* [Work request 1]:
From the brake thread, copy the passage starting with "## G40tee (Feb" and going on through "up on here!".
* [Work request 2]:
Decide whether each statement agrees with the brake thread, answering yes or no and quoting the deciding words: (a) Jimboj has already taken the K-sport 356mm kit on track. (b) G40tee moved from 33gtr brembos to AP 6 pots. (c) Listerofsmeg names Apex Performance as a place that stocks K-sport brakes.
* [Work request 3]:
Go on with the brake thread from the point where it stops.

* [Text block]:
-=-=-

# which brakes



## cossie0_4 (Dec 25, 2008)

was thinking of upgrade my front brakes on my r32 gtr and as im not financialy able to buy ap what is a good set for the money any body with something different fitted cheers


----------



## Listerofsmeg (Jul 4, 2006)

K-sport 330 or 356 depending on wheelsize...< half the price and not a million miles away in terms of performance.


----------



## cossie0_4 (Dec 25, 2008)

have they got a website do you know m8


----------



## Listerofsmeg (Jul 4, 2006)

try apex performance, they stock them. Think its Apex Performance Parts welcome page or similar.


----------



## Jimboj (Sep 14, 2008)

I put the k-sport 356mm kit on mine and they not too bad tbh not been on track yet tho.


----------



## cossie0_4 (Dec 25, 2008)

is it worth fitting r33gtr brembos are they much better than my standard ones cheers


----------



## G40tee (Feb 25, 2008)

tbh id go for something bigger than 33/34 brembos matey

i went from 33gtr brembos to ap 6 pots and wow id never go back!

what kind of budget are you on?

sometimes cracking deals come up on here!


----------



## zakiidin (Nov 22, 2006)

-=-=-

Data taken from a collection
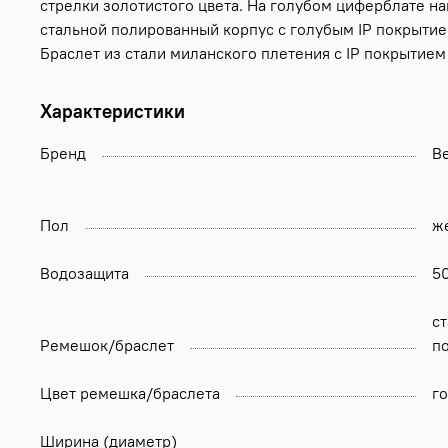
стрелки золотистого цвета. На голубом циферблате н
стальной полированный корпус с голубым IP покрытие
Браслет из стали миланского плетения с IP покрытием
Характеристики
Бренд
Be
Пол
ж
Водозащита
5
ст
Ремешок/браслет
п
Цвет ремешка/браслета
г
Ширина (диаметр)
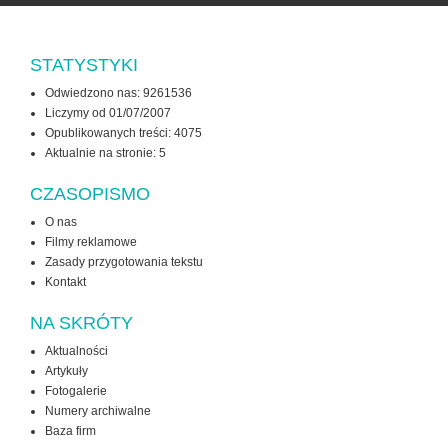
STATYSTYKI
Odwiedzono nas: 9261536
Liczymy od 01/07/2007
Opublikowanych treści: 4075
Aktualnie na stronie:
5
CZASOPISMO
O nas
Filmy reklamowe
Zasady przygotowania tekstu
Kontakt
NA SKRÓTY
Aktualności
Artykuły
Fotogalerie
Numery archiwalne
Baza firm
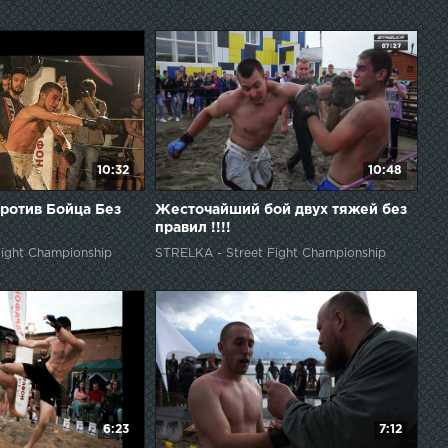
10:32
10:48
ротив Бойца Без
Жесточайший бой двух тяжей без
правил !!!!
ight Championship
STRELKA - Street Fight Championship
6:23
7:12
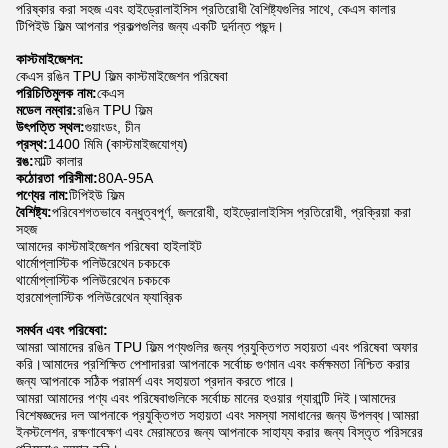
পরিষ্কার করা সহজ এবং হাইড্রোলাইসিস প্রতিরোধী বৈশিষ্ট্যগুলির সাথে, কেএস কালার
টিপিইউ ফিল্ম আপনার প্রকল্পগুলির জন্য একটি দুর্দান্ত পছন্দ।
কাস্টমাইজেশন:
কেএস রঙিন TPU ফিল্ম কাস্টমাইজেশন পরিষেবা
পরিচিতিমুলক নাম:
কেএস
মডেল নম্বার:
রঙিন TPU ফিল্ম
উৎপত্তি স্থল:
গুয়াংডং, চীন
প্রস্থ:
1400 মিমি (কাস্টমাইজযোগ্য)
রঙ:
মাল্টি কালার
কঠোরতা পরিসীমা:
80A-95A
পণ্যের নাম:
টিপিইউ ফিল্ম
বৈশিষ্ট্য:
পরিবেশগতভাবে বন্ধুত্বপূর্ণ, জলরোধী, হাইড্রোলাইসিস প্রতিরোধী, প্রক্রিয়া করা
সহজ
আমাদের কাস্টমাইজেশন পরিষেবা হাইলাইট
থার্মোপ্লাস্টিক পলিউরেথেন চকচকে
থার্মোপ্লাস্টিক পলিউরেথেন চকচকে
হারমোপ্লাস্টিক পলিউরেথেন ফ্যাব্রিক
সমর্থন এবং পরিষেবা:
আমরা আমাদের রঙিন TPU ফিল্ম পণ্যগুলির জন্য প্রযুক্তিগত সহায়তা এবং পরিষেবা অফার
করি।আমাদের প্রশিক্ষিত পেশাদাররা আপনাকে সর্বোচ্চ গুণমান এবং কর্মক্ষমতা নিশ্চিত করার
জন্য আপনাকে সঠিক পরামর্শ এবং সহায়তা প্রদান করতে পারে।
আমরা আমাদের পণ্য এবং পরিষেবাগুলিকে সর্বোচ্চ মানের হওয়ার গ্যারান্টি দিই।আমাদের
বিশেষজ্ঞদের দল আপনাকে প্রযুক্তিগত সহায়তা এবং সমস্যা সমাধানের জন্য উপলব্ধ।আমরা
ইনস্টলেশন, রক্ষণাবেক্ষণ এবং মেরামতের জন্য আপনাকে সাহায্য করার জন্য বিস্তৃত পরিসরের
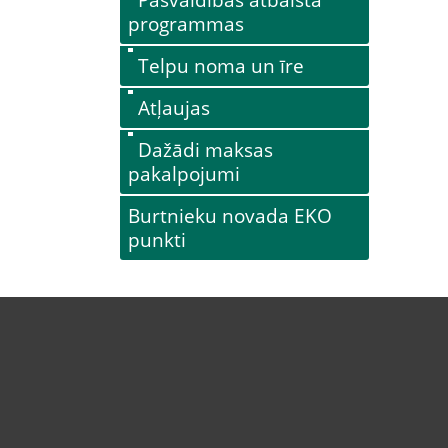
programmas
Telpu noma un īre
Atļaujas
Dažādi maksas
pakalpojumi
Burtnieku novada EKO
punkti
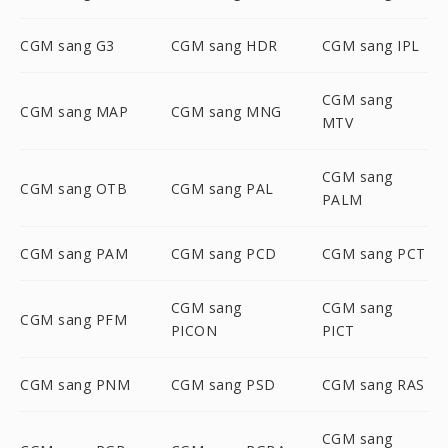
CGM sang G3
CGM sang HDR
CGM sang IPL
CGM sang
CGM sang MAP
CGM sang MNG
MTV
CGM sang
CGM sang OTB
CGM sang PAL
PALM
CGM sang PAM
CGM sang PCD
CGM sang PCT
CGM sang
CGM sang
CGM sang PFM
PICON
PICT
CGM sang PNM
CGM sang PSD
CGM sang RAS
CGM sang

-=-=-

* [Output 1]:
## G40tee (Feb 25, 2008)

tbh id go for something bigger than 33/34 brembos matey

i went from 33gtr brembos to ap 6 pots and wow id never go back!

what kind of budget are you on?

sometimes cracking deals come up on here!

* [Output 2]:
(a) No: "not been on track yet tho."
(b) Yes: "i went from 33gtr brembos to ap 6 pots"
(c) Yes: "try apex performance, they stock them."

* [Output 3]:
ive got D2 6 pots on mine to replace the stock R32 gtr front brakes. it came with the calipers,pads,rotor,brake lines... it cost me around sgd2400 including delivery. here's the link mate.

http://www.d2racingsport.com


----------



## ShaggyR32GTR (Feb 29, 2008)

I went for 330 disk, 8 pot k-sport up front, not too bad tbo, worth a try if you dont wanna spend double that on other brand makes. They scrub the speed of pretty dam well :thumbsup:


----------



## Adam Kindness (Jun 22, 2002)

we use the 356mm 8pot Ksports on our TimeAttack R32 GTR. They are very good.

Had a slightly sticky piston or two at the start of the season, but cleaned them up and back to tip top 

We've run both Ferrodo DS2500 and Carbotech XP10's on them. Cant fault them yet.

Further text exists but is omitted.